Mick Hannigan of the IndieCork Film Festival talks to Roisin Burke about life in Cork and his passion for cinema.
Characters of Cork: For cinematic connoisseur approaching 70, 'life remains fascinating'

Mick Hannigan,Co-Director. IndieCork Film Festival. Picture: Darragh Kane.

With a love of film that has become a career, Co-Director of IndieCork Film Festival Mick Hannigan said his passion for cinema began while he studied at University College Cork.

The 69-year-old cinematic connoisseur said purchasing an annual ticket from the UCC Film Society was ‘great value’, with a different film every week.

“For 12 quid your college year was sorted, every Wednesday there was a new film, from classic to foreign language films, you got to see it all.”

Mr Hannigan, who studied literature and philosophy while at UCC, describes himself as a curious soul.

“I’m approaching 70 and life remains fascinating. It’s not all plain sailing, but it’s interesting.”

His daughter Tessa is now studying film at UCC, although Mick insists he didn’t influence her choice.

Living in Gurranbraher, surrounded by a close-knit community, Mick is full of praise for the strong, welcoming, neighbourly spirit that exists in the area.

A man who believes in active travel, Mick can often be seen struggling up Cathedral Road, alongside his bicycle.

“I’m often stopped walking up Cathedral Road with my bike, by people shooting the breeze, looking for a chat, I think it’s lovely.”

Kitted out with panniers, Mick said his city bike was a handy mode of transport.

“It’s clunky and heavy and not great for long country rides, but it suits me, and I would be lost without it.”

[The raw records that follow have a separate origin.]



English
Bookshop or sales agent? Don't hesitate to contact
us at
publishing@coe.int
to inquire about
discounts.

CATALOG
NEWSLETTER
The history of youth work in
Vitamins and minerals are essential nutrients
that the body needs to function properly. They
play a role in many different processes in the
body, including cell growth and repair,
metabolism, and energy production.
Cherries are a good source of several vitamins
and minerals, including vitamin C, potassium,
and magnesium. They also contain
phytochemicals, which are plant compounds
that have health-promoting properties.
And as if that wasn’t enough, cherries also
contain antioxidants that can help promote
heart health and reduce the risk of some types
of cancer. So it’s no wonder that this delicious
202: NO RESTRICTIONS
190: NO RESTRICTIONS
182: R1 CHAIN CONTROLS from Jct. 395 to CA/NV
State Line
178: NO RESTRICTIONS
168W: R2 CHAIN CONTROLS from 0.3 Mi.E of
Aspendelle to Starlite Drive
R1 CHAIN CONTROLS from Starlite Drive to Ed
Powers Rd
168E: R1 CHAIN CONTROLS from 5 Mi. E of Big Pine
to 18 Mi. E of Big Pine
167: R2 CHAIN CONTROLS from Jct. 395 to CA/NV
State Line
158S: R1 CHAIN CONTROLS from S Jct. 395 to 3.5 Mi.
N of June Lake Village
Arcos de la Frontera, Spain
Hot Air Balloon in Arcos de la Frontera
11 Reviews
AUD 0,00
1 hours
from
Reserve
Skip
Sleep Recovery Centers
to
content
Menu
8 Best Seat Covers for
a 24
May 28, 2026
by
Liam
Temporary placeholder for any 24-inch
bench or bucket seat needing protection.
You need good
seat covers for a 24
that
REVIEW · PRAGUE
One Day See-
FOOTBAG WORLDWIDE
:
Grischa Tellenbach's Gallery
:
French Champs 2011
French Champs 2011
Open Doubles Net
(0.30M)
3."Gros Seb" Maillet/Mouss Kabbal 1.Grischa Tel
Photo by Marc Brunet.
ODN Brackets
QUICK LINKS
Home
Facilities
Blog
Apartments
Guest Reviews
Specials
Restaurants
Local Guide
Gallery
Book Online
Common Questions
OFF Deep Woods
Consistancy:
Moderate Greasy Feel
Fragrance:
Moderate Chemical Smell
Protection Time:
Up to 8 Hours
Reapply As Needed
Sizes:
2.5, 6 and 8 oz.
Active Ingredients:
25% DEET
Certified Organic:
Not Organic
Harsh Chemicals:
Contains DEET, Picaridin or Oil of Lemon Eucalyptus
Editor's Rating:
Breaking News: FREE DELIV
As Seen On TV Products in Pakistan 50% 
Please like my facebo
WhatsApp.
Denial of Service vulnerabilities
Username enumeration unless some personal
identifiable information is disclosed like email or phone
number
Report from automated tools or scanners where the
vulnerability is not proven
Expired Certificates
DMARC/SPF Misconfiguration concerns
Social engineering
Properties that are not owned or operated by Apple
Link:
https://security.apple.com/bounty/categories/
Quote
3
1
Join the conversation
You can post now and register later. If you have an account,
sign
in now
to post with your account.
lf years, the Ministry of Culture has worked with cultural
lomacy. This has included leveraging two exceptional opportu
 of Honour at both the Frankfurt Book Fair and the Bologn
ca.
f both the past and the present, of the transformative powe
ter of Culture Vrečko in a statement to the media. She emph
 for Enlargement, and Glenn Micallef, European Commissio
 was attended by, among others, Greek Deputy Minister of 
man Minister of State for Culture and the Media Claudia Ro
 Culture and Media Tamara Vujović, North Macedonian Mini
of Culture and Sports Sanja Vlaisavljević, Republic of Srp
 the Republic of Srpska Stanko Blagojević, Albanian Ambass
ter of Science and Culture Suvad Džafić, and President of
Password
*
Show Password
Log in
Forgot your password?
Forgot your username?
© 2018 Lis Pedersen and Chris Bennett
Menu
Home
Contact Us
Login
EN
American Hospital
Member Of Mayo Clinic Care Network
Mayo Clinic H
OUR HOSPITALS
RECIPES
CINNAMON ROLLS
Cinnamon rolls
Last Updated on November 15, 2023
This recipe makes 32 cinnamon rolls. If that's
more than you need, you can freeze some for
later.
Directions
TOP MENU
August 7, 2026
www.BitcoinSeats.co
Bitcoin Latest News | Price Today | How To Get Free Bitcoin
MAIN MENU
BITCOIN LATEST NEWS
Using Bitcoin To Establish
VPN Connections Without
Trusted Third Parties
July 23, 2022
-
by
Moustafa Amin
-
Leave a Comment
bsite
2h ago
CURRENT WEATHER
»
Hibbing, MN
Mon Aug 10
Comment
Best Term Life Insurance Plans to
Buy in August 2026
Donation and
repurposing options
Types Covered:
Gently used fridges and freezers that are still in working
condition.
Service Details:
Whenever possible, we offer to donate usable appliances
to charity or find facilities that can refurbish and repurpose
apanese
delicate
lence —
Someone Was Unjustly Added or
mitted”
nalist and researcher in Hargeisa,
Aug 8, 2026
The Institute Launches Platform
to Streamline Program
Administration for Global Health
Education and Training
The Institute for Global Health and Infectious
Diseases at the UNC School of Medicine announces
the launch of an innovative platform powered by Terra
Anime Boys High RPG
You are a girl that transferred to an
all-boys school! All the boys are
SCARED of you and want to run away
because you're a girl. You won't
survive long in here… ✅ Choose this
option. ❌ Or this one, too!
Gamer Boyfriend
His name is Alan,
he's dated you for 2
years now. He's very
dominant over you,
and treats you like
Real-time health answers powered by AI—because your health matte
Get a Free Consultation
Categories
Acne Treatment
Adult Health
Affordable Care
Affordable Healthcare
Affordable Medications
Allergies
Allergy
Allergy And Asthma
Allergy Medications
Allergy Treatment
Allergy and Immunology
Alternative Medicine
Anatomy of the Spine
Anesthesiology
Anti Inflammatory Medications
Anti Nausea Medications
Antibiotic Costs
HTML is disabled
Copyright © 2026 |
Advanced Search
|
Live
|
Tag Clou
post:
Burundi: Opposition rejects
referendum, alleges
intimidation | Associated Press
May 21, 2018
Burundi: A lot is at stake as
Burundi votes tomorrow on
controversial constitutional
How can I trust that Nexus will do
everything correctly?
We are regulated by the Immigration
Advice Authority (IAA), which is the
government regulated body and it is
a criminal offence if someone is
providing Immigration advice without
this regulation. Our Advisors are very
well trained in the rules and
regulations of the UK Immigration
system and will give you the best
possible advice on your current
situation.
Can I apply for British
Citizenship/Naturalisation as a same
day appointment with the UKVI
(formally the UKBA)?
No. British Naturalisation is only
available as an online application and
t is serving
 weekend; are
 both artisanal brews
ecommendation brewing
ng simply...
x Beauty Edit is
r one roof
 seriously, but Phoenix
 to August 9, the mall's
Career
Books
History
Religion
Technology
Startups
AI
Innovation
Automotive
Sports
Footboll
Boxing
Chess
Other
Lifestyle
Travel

As Director of IndieCork, Mick said his lifestyle offers him great freedom and opportunity.

“I’m very privileged to have the opportunity to travel with work, there is a great buzz to meeting new people.”

Asked about his greatest achievement in life, Mick is quick to answer.

“That’s easy to answer. Founding from scratch, with friends and colleagues, the IndieCork Film Festival and for it to hit 10 years this year, despite the refusal of the Irish Arts Council to give us any support. We got a lot of support from other people! We’re a BAFTA recognised festival, with our own identity, attracting film from 96 countries and now a fixture of the Irish film scene. Yeah, I take pride in that.”

Mick said this year is the last year the IndieCork Festival will apply to the Irish Arts Council for funding.

“Our last application was this year, we will never apply again, it is dispiriting, and we should waste our time or theirs.”

Mick said IndieCork caters to a niche cohort, which greatly appreciates the support.

“We get a lot of young and emerging filmmakers who have never before seen their films on the big screen. We fulfil a useful role.”

A man who has seen the world at work for many years, Mick said he lives by a few strong sentiments.

“Never put yourself down and stand up for what you believe in. It’s your duty to do so.”

Mick said there is often pressure in the modern world to keep the head down and the mouth closed but he said from time to time it is important to step up and be counted.

“I admire dissenters.”

In terms of what makes him tick, Mick has a list of simple pleasures that make his day, week, month and years worthwhile.

“Alone in a cinema or lost in a book. Eating and chatting with friends -going through ‘check-in” is always satisfying. Travel, be it on a train to Dublin, a ferry to Wales, a plane to somewhere further afield, travel is always a delight.”